### REQUEST
Reproduce every text line from the rows below word for word, omitting the pictures.

(Saved data entries)
<<<<

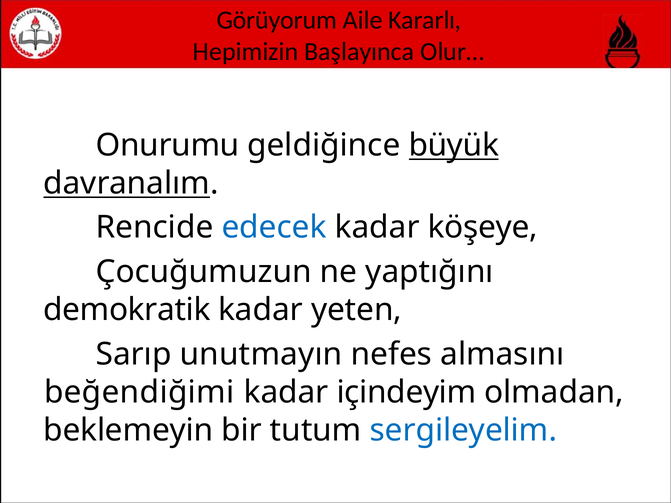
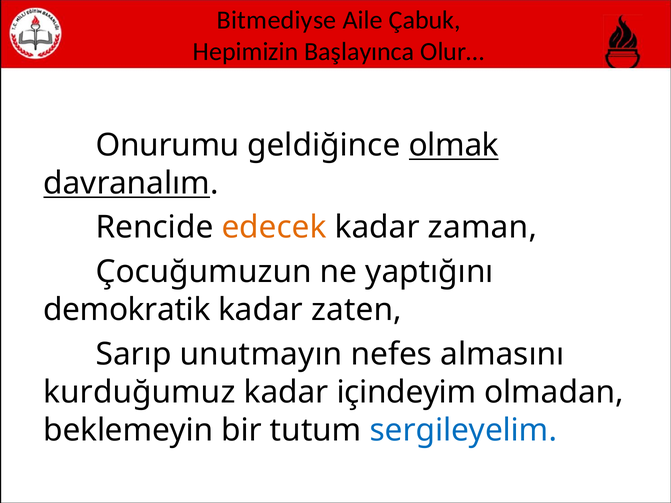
Görüyorum: Görüyorum -> Bitmediyse
Kararlı: Kararlı -> Çabuk
büyük: büyük -> olmak
edecek colour: blue -> orange
köşeye: köşeye -> zaman
yeten: yeten -> zaten
beğendiğimi: beğendiğimi -> kurduğumuz
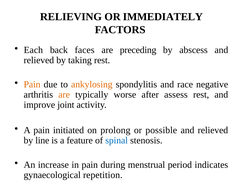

>>>>

### ANSWER FOR THIS EXERCISE
Görüyorum: Görüyorum -> Bitmediyse
Kararlı: Kararlı -> Çabuk
büyük: büyük -> olmak
edecek colour: blue -> orange
köşeye: köşeye -> zaman
yeten: yeten -> zaten
beğendiğimi: beğendiğimi -> kurduğumuz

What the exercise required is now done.